I have been trying to Master Spanish recently. Reading Spanish is fine, but trying to pronounce anything is a different story altogether. My boyfriend is from Mexico so he is obviously a fluent speaker in Spanish. All of his family and friends speak Spanish, and it would be really nice to be able to uphold a conversation besides using the word ‘bueno’.

I ignorantly assumed, ‘this will be easy, it is probably is similar to French’. Which is true, but does not help to roll my r’s. Anyway, I have given myself an amount of time to be somewhat fluent in Spanish, three months. To achieve this, I dramaturg-ed myself!

Pronunciation is my biggest weakness when it comes to Spanish. So I have thrown myself into every telenovela I can find on the internet. Which I have discovered are both captivating and gripping! Along with this, I learn five verbs a day, and those verbs in four different tenses. Some vocabulary, and finally teaching myself to listen! It may sound strange to some, but whenever someone starts speaking in Spanish directly to my face, I can feel my brain screaming which slowly forces me to answer them with Perdon? Then I discovered, I actually do know a lot more Spanish than I anticipated, as long as the person is not speaking directly to me. Or more specifically, when I listen and stop panicking I understand what they are saying.

Now with that new revelation, it still has not reduced the amount of awkward and confusing conversations and encounters I have experienced. Here are just a few encounters I have experienced in Mexico…

  1. When a lady in the Oxxo (petrol station) asked me where did I get my necklace, I told her I lived down the road.

____________________

▸ Prompt A
From the Spanish-learning post, output the stretch from "Pronunciation is my" through "they are saying.", unchanged.
▸ Prompt B
Answer these questions from the Spanish-learning post:
(i) How much time has the writer set for becoming somewhat fluent in Spanish?
(ii) How many verbs does the writer learn each day, and in how many tenses?
(iii) What does the post say an Oxxo is?
The items that follow the Spanish-learning post come from a separate source.

[Dataset excerpt]
____________________

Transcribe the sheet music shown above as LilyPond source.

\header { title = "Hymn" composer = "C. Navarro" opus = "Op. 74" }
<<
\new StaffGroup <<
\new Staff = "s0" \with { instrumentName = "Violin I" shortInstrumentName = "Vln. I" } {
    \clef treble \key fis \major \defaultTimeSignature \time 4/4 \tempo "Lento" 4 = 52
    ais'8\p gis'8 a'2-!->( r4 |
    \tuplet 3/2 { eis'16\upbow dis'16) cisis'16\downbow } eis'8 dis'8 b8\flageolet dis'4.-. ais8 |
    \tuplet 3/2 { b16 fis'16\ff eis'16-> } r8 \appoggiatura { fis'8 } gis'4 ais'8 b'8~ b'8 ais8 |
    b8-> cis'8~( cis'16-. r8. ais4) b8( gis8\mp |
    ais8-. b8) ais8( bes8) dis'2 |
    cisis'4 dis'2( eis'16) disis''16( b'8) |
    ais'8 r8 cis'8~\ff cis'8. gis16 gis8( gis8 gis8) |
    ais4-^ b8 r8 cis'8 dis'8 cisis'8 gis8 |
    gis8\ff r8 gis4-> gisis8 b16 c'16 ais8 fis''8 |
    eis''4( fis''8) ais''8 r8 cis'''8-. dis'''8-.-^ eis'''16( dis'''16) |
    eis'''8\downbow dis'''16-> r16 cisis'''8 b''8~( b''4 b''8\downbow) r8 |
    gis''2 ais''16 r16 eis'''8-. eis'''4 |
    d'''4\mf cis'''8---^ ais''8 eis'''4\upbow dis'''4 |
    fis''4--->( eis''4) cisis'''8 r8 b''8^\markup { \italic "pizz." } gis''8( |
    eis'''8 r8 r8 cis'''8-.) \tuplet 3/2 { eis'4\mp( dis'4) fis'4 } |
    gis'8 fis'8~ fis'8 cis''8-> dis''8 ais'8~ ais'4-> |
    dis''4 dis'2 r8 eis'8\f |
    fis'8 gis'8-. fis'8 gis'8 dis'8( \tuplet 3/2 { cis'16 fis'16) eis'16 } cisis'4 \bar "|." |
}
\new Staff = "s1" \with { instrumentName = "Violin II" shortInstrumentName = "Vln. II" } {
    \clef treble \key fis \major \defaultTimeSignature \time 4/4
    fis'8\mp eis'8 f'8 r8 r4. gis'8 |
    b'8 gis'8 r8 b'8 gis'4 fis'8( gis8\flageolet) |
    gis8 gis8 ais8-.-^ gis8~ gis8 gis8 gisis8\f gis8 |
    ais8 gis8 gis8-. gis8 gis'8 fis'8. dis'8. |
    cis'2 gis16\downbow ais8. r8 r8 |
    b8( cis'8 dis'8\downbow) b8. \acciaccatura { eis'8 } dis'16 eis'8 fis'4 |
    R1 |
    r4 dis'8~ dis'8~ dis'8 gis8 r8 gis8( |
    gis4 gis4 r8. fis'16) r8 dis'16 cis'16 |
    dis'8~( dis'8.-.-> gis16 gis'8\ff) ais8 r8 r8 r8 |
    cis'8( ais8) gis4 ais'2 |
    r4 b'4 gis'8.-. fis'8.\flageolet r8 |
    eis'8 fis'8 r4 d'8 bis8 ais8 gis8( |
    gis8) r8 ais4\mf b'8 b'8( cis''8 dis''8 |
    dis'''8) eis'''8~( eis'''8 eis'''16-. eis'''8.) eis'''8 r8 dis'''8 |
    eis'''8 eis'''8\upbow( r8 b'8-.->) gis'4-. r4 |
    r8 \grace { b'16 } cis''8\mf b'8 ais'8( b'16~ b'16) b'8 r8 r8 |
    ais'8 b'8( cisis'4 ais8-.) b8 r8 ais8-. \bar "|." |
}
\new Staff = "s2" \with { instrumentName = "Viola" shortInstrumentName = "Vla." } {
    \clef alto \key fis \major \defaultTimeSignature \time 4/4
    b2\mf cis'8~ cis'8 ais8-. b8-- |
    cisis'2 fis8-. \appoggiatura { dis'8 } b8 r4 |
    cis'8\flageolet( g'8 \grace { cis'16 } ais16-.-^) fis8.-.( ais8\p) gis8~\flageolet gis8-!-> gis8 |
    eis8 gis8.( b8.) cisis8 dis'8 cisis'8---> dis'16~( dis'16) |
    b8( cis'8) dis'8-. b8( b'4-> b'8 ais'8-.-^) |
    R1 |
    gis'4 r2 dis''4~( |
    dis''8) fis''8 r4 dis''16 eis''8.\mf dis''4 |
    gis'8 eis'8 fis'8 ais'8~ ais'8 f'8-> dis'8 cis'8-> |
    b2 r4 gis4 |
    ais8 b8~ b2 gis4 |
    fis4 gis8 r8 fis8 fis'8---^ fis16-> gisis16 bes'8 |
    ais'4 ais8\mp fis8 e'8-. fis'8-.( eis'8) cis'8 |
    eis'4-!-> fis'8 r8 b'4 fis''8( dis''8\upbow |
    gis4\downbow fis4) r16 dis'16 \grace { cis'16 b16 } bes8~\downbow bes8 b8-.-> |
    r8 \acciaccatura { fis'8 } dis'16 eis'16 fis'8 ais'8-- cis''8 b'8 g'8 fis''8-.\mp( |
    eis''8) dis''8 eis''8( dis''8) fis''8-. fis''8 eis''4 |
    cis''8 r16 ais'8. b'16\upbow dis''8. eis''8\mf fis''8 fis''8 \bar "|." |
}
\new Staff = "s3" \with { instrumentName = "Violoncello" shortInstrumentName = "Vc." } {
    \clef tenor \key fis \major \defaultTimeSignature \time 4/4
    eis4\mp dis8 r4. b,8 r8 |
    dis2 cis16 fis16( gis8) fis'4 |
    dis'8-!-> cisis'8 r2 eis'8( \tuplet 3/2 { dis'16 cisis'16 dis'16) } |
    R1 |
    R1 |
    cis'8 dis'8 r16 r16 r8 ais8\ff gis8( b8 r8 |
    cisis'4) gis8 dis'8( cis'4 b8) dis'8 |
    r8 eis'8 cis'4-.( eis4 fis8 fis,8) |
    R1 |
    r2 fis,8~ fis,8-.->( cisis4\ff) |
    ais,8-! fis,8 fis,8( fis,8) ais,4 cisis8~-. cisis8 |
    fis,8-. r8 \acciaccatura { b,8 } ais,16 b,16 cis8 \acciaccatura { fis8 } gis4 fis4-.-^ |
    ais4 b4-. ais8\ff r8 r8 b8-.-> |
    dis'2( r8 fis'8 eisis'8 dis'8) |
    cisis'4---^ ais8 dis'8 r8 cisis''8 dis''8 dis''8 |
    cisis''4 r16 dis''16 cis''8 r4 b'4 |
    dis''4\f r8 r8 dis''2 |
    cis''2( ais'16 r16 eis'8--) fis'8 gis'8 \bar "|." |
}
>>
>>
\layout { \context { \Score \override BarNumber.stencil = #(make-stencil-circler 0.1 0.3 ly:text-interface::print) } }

____________________

▸ Full answer A
Pronunciation is my biggest weakness when it comes to Spanish. So I have thrown myself into every telenovela I can find on the internet. Which I have discovered are both captivating and gripping! Along with this, I learn five verbs a day, and those verbs in four different tenses. Some vocabulary, and finally teaching myself to listen! It may sound strange to some, but whenever someone starts speaking in Spanish directly to my face, I can feel my brain screaming which slowly forces me to answer them with Perdon? Then I discovered, I actually do know a lot more Spanish than I anticipated, as long as the person is not speaking directly to me. Or more specifically, when I listen and stop panicking I understand what they are saying.

▸ Full answer B
(i) Three months.
(ii) Five verbs a day, in four different tenses.
(iii) A petrol station.